▶ _Prompt A_
Answer these questions from the article on OPEC's supply forecast:
(i) How many barrels per day did OPEC say supply outside the group would decline in 2016?
(ii) What average daily output does the report give for the United States this year?
(iii) By how many barrels per day did Iran say it was increasing output?

▶ _Page text_
MUSCAT: OPEC forecast yesterday that oil supply from non-member countries will post a larger-than-expected decline this year due to the collapse in prices, boosting the need for crude from the producer group. Supply outside the Organization of the Petroleum Exporting Countries (OPEC) would decline by 660,000 barrels per day (bpd) in 2016, led by the United States, OPEC said in a report. Last month, OPEC predicted a drop of 380,000 bpd.
“The analysis indicates that 2016 will be a supply-driven market. It will also be the year when the rebalancing process starts,” OPEC said. “Non-OPEC marginal barrel production in the next six months will be sensitive to sustained low oil prices.”
A drop in non-OPEC supply would reduce a supply glut which has prompted oil prices to collapse to below $28 a barrel, the lowest since 2003. OPEC’s 2014 strategy shift to defend market share and not prices helped deepen the decline. The price drop has started to slow the development of relatively expensive supply sources such as US shale oil and forced companies to delay or cancel billions of dollars worth of projects, putting some future supplies at risk.
US output will average 13.50 million bpd this year, the report said, down 380,000 bpd from 2015 and the largest drop outside OPEC. Output is also vulnerable in places such as the North Sea, Latin America and Canada, OPEC said.
But OPEC’s report makes no mention of the supply impact of the lifting of Western sanctions on member-country Iran, which yesterday said it was increasing output by 500,000 bpd – which would fill most of the hole left by non-OPEC members.
The United Arab Emirates’ energy minister, in the first comment by a Gulf OPEC member about Iran since most sanctions were lifted on Tehran, said anyone increasing output during the current oversupply would worsen the situation.

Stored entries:
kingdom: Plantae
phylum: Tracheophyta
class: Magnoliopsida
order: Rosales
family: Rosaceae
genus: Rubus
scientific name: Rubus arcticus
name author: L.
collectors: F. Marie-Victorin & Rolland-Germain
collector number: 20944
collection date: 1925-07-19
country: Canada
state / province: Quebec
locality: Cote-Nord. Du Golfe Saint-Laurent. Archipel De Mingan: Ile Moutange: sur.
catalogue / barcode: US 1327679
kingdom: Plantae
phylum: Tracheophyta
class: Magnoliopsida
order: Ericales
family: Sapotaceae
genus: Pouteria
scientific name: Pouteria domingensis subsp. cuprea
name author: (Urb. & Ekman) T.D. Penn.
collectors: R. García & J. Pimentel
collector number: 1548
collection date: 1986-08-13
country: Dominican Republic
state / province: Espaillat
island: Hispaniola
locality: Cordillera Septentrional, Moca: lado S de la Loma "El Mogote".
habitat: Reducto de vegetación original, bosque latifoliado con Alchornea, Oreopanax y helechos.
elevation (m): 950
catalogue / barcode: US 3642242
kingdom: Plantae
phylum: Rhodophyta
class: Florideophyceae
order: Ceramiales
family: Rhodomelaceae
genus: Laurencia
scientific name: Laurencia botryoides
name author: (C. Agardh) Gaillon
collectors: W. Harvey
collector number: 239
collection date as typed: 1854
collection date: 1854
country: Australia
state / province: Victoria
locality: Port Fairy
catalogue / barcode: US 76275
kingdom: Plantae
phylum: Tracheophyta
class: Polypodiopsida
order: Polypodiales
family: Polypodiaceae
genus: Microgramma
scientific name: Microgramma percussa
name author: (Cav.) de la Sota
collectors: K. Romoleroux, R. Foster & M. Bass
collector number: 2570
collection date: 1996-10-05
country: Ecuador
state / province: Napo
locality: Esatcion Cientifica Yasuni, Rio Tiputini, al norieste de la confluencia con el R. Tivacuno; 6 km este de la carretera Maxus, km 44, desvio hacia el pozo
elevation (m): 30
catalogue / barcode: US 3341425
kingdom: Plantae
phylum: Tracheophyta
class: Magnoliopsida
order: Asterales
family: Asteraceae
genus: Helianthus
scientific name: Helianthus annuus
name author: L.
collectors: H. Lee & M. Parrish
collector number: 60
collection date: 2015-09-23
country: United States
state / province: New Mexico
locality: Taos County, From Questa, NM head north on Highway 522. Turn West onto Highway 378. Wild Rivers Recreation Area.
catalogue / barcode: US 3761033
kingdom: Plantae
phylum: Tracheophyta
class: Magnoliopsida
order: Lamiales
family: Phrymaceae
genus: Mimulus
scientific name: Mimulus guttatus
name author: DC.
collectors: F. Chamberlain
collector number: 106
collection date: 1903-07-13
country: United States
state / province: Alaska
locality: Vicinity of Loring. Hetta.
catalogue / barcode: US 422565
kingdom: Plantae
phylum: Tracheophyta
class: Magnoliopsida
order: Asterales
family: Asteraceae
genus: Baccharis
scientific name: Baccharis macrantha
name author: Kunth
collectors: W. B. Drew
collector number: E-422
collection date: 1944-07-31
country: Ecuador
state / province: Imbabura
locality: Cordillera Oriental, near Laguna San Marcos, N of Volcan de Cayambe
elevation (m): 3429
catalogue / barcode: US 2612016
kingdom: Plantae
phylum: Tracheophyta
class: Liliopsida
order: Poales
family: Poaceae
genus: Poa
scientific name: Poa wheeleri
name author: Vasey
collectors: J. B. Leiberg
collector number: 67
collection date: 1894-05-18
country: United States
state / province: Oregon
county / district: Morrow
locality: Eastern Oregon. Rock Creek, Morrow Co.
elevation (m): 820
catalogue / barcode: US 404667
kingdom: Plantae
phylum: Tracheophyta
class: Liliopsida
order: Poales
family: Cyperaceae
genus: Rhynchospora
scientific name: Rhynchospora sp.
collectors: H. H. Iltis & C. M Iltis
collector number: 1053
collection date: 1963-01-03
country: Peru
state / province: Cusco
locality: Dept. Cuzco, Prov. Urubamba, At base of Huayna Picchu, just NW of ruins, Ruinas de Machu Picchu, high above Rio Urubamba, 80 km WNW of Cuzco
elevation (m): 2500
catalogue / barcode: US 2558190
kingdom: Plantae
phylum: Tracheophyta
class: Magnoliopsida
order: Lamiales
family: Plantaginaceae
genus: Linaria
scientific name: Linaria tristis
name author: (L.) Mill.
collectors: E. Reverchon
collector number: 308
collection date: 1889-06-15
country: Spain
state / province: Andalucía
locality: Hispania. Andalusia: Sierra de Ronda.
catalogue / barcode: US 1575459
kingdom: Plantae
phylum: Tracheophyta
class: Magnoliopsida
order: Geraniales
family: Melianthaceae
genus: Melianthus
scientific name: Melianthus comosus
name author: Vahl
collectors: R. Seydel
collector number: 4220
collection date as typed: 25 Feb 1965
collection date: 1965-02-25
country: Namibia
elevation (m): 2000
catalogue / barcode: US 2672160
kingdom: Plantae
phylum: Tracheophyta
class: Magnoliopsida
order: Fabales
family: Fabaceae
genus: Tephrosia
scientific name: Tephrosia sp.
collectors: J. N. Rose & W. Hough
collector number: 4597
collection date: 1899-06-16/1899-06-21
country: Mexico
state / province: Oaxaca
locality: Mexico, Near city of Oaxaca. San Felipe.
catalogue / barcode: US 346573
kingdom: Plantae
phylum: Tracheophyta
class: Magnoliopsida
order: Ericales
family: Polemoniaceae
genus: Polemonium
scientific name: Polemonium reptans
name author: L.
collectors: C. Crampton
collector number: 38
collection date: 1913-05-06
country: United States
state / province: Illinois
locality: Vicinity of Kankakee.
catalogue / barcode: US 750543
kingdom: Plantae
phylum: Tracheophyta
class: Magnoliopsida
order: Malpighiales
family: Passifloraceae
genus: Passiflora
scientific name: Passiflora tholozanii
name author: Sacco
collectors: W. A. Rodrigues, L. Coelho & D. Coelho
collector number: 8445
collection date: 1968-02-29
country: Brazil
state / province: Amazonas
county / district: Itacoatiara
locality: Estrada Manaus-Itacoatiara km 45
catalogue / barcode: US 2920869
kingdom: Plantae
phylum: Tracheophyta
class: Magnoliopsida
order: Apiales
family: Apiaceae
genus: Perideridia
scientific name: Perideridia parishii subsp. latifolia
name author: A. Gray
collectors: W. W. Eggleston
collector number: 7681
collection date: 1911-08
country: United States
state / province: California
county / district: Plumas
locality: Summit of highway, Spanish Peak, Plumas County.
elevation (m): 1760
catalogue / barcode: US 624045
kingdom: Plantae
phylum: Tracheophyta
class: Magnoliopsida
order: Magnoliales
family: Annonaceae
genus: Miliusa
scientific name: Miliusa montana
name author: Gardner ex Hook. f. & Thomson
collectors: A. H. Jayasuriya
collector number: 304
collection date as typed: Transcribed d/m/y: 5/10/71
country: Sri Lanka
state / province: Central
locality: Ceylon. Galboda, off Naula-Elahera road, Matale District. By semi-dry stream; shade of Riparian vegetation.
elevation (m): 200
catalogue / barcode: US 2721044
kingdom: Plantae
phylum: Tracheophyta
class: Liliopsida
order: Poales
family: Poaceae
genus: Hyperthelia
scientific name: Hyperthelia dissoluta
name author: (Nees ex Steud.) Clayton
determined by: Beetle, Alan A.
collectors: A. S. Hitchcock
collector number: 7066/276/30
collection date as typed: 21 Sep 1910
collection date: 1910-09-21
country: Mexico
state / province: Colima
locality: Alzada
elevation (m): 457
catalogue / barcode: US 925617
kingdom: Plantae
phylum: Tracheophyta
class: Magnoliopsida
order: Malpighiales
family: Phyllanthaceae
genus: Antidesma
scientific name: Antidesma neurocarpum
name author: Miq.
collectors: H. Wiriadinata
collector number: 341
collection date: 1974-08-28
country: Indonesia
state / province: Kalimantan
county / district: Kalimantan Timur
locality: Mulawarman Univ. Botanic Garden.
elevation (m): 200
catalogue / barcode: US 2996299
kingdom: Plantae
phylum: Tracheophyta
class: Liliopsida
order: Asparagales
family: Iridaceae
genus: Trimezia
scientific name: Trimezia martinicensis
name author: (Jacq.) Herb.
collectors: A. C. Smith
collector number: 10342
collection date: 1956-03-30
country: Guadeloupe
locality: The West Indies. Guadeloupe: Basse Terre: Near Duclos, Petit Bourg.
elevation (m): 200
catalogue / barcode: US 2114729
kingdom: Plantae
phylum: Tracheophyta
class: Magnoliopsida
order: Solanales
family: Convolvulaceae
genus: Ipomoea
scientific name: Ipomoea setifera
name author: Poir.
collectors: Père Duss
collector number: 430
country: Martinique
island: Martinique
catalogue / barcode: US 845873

▶ _Prompt B_
Transcribe the records word for word from their first line up to and including the line with "collection date: 1925-07-19".

▶ _Complete output A_
(i) 660,000 barrels per day
(ii) 13.50 million barrels per day
(iii) 500,000 barrels per day

▶ _Complete output B_
kingdom: Plantae
phylum: Tracheophyta
class: Magnoliopsida
order: Rosales
family: Rosaceae
genus: Rubus
scientific name: Rubus arcticus
name author: L.
collectors: F. Marie-Victorin & Rolland-Germain
collector number: 20944
collection date: 1925-07-19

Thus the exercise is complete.